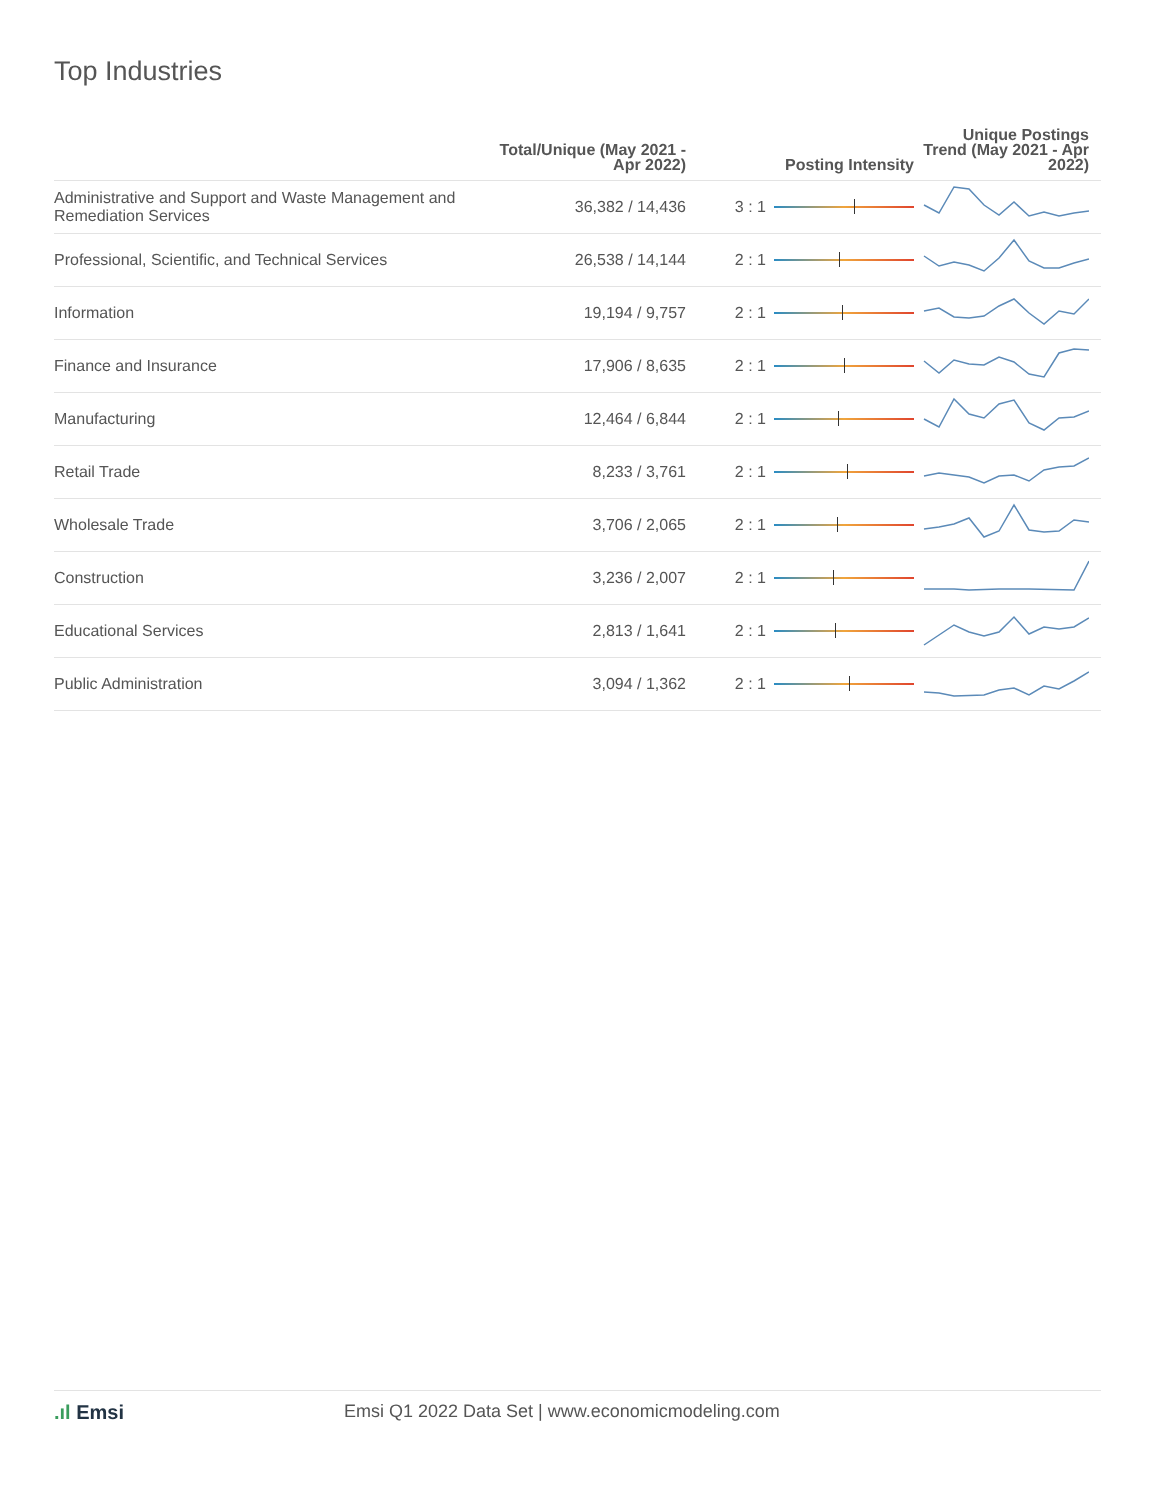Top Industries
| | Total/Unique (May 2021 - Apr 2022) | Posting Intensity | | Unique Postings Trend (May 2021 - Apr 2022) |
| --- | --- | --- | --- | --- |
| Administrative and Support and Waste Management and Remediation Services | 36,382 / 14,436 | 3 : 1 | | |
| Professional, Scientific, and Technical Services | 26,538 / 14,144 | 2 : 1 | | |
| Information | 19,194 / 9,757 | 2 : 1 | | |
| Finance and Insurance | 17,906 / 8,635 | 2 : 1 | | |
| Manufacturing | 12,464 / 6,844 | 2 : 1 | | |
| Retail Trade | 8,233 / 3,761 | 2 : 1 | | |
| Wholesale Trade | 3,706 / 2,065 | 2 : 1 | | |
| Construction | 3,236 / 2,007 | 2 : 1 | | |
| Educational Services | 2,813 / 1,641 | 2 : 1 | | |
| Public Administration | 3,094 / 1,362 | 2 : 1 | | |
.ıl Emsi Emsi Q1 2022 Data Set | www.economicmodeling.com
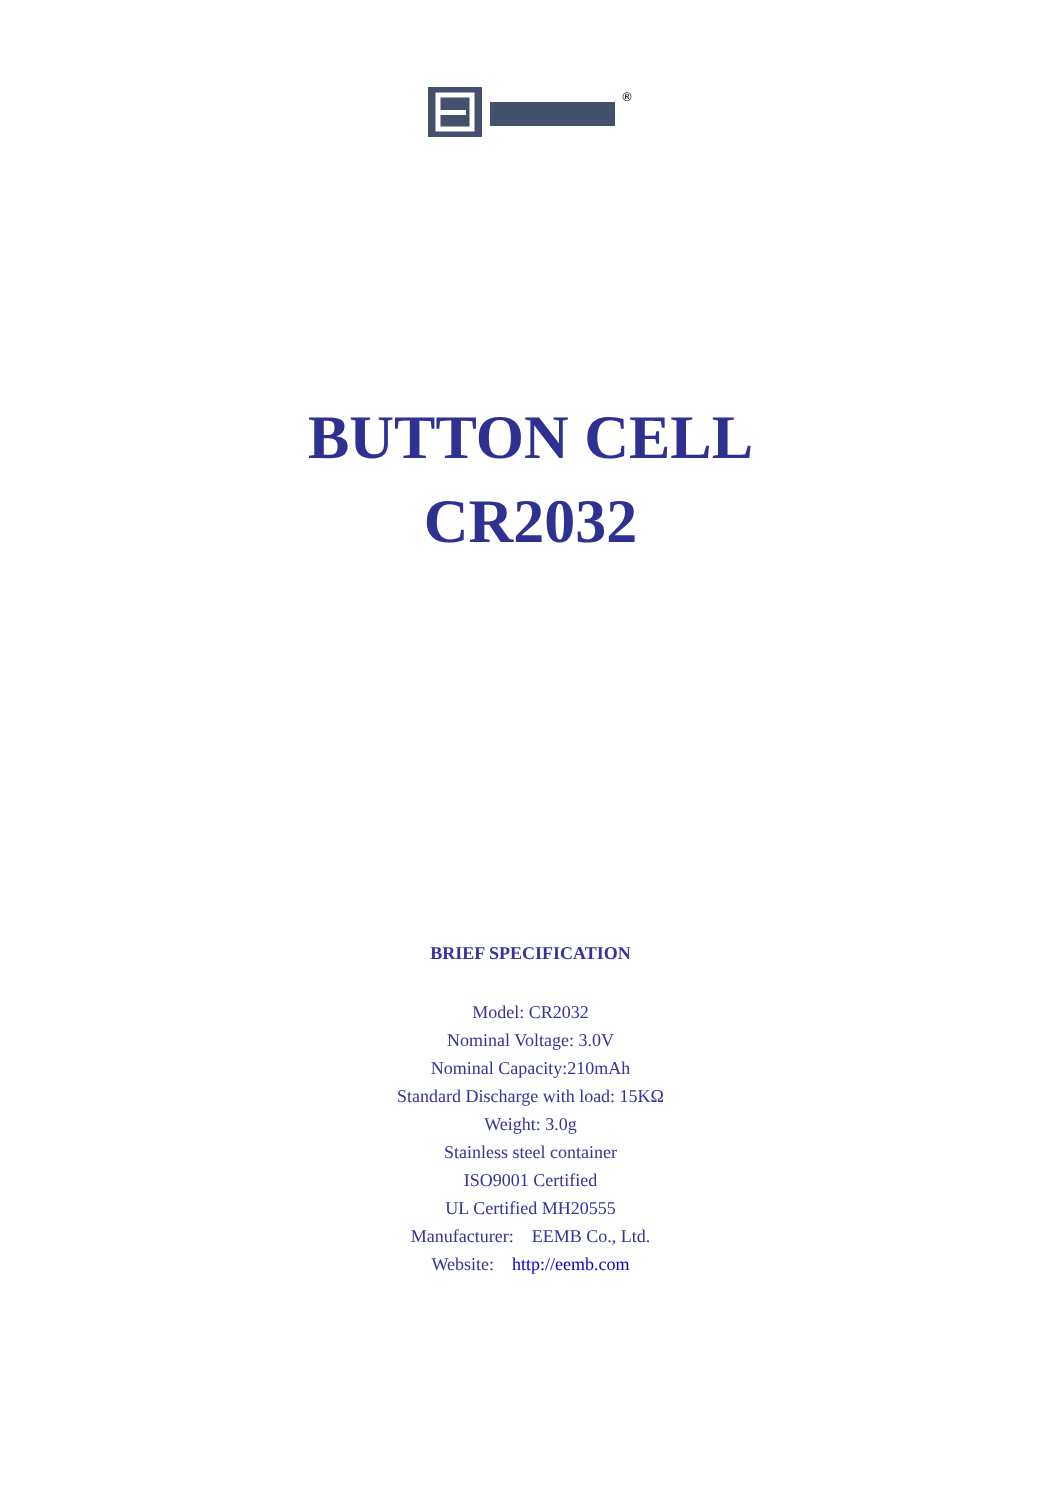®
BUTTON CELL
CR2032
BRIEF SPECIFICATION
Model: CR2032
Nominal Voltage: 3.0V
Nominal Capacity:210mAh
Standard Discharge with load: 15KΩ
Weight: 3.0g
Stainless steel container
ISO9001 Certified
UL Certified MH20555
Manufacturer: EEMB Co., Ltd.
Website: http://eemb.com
******
A verbatim copy of the listing, with all pictures removed, is required.

Top Industries
| | Total/Unique (May 2021 - Apr 2022) | Posting Intensity | | Unique Postings Trend (May 2021 - Apr 2022) |
| --- | --- | --- | --- | --- |
| Administrative and Support and Waste Management and Remediation Services | 36,382 / 14,436 | 3 : 1 | | |
| Professional, Scientific, and Technical Services | 26,538 / 14,144 | 2 : 1 | | |
| Information | 19,194 / 9,757 | 2 : 1 | | |
| Finance and Insurance | 17,906 / 8,635 | 2 : 1 | | |
| Manufacturing | 12,464 / 6,844 | 2 : 1 | | |
| Retail Trade | 8,233 / 3,761 | 2 : 1 | | |
| Wholesale Trade | 3,706 / 2,065 | 2 : 1 | | |
| Construction | 3,236 / 2,007 | 2 : 1 | | |
| Educational Services | 2,813 / 1,641 | 2 : 1 | | |
| Public Administration | 3,094 / 1,362 | 2 : 1 | | |
.ıl Emsi Emsi Q1 2022 Data Set | www.economicmodeling.com
®
BUTTON CELL
CR2032
BRIEF SPECIFICATION
Model: CR2032
Nominal Voltage: 3.0V
Nominal Capacity:210mAh
Standard Discharge with load: 15KΩ
Weight: 3.0g
Stainless steel container
ISO9001 Certified
UL Certified MH20555
Manufacturer: EEMB Co., Ltd.
Website: http://eemb.com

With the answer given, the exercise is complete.